Initial Unemployment Claims Fall To Lowest Since 2006
April 27th, 2014
in aa syndication
by Lee Adler, Wall Street Examiner
The advance number of actual initial claims under state programs, unadjusted, totaled 297,870 in the week ending April 19, a decrease of 20,923 (or -6.6 percent) from the previous week. There were 326,264 initial claims in the comparable week in 2013. – DoL
Compared to the comparable week last year claims declined 8.6%, consistent with recent trends…. More to follow.
The seasonally adjusted headline number was 329,000. Keep in mind that that is a made up number. Conomists consensus was for 312,000. Not a bad guess. Bloomberg blamed the seasonal adjustment factor for the Easter holiday for the miss. The actual unadjusted data was absolutely consistent with the trend.

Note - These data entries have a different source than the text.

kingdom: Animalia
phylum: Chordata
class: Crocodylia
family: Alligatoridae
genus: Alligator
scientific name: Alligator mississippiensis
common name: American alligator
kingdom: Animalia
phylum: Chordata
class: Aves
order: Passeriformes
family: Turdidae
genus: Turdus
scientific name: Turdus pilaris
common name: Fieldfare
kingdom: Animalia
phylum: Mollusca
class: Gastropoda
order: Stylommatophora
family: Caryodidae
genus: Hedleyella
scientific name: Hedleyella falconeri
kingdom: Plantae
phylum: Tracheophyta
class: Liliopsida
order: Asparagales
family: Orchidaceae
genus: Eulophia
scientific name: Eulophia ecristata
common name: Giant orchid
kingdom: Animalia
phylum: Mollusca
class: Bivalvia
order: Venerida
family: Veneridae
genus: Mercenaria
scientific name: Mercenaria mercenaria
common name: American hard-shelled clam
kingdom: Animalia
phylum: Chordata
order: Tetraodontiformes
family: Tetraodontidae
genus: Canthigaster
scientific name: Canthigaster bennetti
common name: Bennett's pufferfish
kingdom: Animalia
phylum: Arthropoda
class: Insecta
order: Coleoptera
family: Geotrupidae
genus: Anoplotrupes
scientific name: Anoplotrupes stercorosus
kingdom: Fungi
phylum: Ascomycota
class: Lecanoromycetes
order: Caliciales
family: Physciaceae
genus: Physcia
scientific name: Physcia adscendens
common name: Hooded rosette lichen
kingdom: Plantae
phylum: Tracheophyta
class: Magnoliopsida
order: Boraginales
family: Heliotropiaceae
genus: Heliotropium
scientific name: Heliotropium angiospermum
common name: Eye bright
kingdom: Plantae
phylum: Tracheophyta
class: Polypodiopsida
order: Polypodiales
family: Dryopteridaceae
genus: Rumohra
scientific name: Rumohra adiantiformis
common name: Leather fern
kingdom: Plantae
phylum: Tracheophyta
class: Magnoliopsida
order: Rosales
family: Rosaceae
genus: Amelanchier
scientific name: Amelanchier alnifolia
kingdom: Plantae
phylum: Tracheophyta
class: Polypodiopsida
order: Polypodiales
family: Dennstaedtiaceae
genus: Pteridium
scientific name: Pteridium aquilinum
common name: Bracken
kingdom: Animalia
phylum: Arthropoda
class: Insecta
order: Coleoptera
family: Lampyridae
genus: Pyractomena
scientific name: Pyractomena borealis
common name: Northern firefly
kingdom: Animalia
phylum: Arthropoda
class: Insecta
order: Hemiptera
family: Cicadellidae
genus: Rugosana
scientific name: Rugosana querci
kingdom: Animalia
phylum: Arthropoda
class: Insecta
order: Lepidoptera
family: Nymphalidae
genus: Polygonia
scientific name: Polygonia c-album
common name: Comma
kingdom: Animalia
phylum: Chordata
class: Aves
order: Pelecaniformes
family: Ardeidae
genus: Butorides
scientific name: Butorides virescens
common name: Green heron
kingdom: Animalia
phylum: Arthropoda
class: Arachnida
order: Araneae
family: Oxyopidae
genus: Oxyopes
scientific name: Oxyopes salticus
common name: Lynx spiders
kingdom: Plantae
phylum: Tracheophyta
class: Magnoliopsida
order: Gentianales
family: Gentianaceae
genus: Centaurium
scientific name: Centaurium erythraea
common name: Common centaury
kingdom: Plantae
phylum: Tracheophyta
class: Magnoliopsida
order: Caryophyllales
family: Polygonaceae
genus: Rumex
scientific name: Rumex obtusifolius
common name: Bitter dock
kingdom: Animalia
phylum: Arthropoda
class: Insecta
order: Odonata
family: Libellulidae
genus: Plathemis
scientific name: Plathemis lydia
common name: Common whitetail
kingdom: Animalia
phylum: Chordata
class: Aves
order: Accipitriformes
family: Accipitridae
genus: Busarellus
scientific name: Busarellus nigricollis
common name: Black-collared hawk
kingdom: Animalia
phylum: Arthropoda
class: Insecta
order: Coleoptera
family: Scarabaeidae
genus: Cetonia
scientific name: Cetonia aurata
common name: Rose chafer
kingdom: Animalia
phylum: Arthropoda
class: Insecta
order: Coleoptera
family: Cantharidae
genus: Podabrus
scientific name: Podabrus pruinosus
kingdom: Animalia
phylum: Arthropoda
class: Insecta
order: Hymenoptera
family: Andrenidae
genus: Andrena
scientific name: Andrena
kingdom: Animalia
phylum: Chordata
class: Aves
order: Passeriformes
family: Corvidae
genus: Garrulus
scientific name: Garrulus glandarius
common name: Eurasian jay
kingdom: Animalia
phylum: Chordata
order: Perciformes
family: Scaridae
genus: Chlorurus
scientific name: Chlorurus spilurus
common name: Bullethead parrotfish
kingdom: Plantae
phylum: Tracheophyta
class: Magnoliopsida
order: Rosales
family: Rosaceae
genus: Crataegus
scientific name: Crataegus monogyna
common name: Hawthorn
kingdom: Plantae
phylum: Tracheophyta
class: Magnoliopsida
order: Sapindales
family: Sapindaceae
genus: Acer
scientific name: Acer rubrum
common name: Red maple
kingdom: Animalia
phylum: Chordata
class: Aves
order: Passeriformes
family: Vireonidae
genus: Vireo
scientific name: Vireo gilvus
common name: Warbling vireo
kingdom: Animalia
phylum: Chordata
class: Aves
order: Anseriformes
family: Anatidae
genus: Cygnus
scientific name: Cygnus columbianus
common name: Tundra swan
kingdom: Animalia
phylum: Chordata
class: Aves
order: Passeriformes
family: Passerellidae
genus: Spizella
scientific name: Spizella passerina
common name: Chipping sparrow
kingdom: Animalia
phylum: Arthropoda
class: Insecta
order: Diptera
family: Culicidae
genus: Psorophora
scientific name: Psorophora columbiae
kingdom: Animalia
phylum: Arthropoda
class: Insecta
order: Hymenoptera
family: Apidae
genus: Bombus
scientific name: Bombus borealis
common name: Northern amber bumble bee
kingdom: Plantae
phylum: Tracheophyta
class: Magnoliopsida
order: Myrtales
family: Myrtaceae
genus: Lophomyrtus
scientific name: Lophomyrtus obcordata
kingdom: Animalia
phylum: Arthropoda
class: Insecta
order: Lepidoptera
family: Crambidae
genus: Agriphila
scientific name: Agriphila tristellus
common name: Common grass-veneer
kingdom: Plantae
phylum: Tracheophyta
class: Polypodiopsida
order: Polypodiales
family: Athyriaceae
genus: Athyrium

According to the DoL – “The seasonal factors had expected a decrease of 42,668 (or -13.4 percent) from the previous week,” versus the actual decline of 20,923. The 10 year average for the comparable week was a drop of 29,306. Accounting for the holiday, this was a slightly below average performance for the week.
However, this was the lowest number of claims for this week since April 2006, at the top of the housing/credit bubble. As a percentage of total eligible workers, this week was lower than the 2006 figure, and was the lowest since April 2000.
This suggests an economy stretched to its limits by the distortions and missallocation of labor caused by QE.